Some basic rules are:
pʰ tʰ kʰ > f  θ  x
p  t  k  > b  d  g  / N_
p  t  k  > pʰ tʰ kʰ / _V

Condition Format


Most of the power of the Toolbox condition format lies in it's ability to use ad-hoc sets, and regular expressions. The underscore character _ separates the precondition from the postcondition, so that the rule will be applied only when both sides of the condition match.

Regular Expression metacharacters
. matches any character
+ matches the previous expression one or more times
* matches the previous expression zero or more times
? matches the previous expression zero or one times
{} matches any of the list of expressions inside it
() used to group expressions
! matches anything that is NOT the following expression (NB: not implemented)

Sets, delimited by curly braces {}, contain a list of space-separated subexpressions. These can be single characters, variables, or other regular expressions - anything allowed elsewhere in the condition. It's not clear that this capability is of any real use, but it remains avaible if you happen to find a use for it.

PART II - A Guided Example



This section will use a small example language to illustrate the functionalities provided by this SCA. The example language has the following inventory of consonants:
pʰ tʰ kʰ
p  t  k
b  d  g
w  y  ɰ
m  n
   r
   s

and a basic, square four-vowel system, and long and short vowels:
i u    iː uː 
e a    eː aː

The syllable onsent may consist of any consonant, or a cluster of an plosive and r. The coda may be empty, contain a nasal, or a voiceless plosive. Additionally, the onset may be absent if the syllable is the first in the word.

Stress is deterministic. In words with one syllable, open syllables with short vowels are unstressed, and others are stressed. In two or three syllable words, the first syllable is always stressed.
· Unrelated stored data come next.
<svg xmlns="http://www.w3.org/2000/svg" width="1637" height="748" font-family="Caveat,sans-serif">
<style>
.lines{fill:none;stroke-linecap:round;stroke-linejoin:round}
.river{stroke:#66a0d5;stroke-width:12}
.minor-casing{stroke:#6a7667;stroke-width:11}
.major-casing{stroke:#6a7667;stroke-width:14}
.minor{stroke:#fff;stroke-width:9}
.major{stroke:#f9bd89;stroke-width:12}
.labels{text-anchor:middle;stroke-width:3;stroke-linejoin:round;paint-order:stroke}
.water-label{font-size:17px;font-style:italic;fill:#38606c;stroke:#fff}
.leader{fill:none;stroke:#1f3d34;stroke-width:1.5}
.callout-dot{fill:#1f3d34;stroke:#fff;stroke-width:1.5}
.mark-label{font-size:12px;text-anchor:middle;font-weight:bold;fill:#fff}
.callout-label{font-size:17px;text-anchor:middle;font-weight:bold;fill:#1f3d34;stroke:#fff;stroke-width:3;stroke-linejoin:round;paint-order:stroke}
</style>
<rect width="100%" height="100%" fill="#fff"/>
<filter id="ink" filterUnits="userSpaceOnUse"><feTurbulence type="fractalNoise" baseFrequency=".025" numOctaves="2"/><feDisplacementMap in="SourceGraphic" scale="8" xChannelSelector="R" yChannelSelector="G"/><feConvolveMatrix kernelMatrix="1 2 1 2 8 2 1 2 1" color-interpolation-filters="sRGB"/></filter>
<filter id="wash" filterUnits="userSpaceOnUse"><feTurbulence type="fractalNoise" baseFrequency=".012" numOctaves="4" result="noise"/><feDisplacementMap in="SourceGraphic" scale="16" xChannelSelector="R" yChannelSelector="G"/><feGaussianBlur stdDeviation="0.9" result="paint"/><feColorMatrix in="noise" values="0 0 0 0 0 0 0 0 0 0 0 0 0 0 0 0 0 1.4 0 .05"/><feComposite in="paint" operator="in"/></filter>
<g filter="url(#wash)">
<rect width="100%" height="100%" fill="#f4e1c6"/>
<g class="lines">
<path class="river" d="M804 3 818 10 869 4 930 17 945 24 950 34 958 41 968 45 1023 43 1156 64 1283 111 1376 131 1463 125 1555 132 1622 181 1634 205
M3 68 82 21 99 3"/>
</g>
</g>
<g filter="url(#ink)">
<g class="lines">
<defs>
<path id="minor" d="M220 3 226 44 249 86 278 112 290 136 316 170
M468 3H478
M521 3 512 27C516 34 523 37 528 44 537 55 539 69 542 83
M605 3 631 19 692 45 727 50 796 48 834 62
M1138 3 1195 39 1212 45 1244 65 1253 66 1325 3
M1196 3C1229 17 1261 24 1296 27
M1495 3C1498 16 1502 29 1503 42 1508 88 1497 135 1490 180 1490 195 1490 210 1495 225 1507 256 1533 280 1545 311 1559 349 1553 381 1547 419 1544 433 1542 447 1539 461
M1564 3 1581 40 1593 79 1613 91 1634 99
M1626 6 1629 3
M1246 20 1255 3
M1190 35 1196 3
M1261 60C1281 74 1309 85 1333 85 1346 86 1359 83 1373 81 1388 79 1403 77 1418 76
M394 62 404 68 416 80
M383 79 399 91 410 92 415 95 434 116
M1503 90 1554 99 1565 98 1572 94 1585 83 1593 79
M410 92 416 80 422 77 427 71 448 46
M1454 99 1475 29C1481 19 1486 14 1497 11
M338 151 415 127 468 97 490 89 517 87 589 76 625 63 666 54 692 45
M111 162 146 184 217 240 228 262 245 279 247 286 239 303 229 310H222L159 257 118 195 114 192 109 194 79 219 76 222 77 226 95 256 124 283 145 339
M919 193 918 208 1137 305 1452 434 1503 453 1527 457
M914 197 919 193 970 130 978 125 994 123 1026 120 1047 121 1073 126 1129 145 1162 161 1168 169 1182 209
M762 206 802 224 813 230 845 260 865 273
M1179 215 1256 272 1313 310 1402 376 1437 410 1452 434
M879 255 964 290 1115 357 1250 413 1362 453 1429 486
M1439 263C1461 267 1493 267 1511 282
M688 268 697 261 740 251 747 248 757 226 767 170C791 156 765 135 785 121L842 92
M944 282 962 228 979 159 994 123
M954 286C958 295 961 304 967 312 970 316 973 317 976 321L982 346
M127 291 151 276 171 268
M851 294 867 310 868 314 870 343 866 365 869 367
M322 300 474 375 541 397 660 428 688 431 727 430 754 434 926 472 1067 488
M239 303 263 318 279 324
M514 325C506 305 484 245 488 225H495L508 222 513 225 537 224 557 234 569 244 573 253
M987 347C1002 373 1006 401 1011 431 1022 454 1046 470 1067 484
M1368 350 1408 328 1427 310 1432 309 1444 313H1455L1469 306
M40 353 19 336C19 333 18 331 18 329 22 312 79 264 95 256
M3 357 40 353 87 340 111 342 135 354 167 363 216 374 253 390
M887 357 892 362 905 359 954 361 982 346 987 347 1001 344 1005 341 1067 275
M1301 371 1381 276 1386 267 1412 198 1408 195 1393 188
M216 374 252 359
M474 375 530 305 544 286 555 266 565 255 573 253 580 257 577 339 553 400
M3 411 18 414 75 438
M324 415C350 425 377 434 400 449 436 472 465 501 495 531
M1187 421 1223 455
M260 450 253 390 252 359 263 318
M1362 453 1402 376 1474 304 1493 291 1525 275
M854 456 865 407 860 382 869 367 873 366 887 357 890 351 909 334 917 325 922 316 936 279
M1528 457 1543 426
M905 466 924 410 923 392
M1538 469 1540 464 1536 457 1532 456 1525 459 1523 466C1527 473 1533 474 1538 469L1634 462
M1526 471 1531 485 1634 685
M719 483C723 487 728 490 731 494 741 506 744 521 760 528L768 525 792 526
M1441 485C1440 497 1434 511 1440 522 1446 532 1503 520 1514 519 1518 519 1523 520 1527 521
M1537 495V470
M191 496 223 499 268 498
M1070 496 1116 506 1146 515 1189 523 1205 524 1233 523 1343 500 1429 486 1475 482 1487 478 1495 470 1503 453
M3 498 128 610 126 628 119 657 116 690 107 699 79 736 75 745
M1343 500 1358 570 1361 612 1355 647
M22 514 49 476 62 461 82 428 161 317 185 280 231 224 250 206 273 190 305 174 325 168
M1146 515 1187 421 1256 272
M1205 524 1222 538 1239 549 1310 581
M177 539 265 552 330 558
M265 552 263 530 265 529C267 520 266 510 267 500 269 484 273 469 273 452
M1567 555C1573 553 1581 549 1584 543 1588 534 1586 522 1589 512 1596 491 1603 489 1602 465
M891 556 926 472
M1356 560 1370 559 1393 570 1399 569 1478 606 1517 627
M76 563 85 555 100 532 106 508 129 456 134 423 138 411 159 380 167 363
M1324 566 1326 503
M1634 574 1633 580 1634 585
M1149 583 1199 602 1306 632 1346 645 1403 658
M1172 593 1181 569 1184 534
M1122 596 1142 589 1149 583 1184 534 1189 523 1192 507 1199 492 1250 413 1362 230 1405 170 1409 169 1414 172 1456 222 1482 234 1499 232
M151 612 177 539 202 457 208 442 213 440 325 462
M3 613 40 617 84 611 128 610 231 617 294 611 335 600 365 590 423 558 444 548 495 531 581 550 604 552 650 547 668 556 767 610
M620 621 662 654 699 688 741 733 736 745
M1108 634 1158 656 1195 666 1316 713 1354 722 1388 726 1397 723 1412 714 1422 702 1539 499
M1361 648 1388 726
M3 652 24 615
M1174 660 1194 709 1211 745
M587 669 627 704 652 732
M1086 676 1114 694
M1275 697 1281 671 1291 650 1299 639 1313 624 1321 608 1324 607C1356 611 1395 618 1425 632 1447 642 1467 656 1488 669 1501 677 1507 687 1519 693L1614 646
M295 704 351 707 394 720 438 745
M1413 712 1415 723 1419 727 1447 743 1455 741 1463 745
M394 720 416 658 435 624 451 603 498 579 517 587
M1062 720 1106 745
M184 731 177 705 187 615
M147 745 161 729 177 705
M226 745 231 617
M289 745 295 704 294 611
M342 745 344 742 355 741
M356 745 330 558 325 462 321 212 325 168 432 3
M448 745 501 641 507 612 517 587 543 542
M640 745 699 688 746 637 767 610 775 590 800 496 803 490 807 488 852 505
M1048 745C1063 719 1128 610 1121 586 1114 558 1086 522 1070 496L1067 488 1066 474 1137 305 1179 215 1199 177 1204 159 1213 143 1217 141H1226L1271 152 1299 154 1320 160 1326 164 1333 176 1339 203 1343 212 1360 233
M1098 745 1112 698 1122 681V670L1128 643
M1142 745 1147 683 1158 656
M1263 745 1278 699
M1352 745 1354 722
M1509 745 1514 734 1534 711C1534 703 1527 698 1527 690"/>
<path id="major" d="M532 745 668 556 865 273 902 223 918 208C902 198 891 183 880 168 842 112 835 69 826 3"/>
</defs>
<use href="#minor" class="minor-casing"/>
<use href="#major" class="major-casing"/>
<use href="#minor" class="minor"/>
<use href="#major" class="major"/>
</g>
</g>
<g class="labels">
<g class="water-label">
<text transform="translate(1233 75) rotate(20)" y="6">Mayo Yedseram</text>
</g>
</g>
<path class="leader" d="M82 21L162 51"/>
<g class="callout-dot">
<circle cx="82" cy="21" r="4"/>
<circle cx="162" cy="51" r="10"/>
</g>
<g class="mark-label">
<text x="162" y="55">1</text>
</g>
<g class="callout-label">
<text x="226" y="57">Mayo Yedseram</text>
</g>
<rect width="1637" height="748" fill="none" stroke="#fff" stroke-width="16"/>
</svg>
Elsewhere, stress is penultimate

Knowing this much, we can define the following variables, which we will need later.
TH = pʰ tʰ kʰ
T  = p  t  k
D  = b  d  g
W  = w  y  ɰ
N  = m  n

P  = TH T D    % Plosive
C  = P W N r s % Consonants

VSU = a  e  i  u
VSS = á  é  í  ú
VLU = aː eː iː uː
VLS = áː éː íː úː

VS = VSU VSS  % Short vowels
VL = VLU VLS  % Long vowels
V  = VS  VL   % All Vowels

U  = VSU VLU  % Unstressed
S  = VSS VLS  % Stressed

We might first wish to define rules which describe vowel stress, since it is rule-based and not lexical.

While this is not a rule, we might want to consider the expression for syllable structure: "The syllable onsent may consist of any consonant, or a cluster of an plosive and r. The coda may be empty, contain a nasal, or a voiceless plosive."

The onset looks like {C Pr}, which we can read as "C or (P followed by r)"
The coda is {n T}?, read as "(n or T), one or zero times"
Because diphthongs are not allowed, the syllable must be ({C Pr}V{n T}?)

Our lexicon will contain only the phonemic forms without stress, so we need to write the rules for assigning stress. For monosyllables, we need the following rules:
VLU > VLS / #{C Pr}?_{n T}?# % Monosyllables with long vowels are always stressed
VSU > VSS / #{C Pr}?_{n T}#  % Close monosyllables are always stressed.

% We apply to the short vowels only, because long vowels were affected by the previous rule

U > S / #{C Pr}?_{n T}?({C Pr}V{n T}?)({C Pr}V{n T}?)?# % Applies stress to bi- and tri-syllables
U > S / #({C Pr}?U{n T}?)+{C Pr}_{n T}?{C Pr}V{n T}?#   %Note that the first syllable expression uses U to prevent it affecting words changed by the previous rule.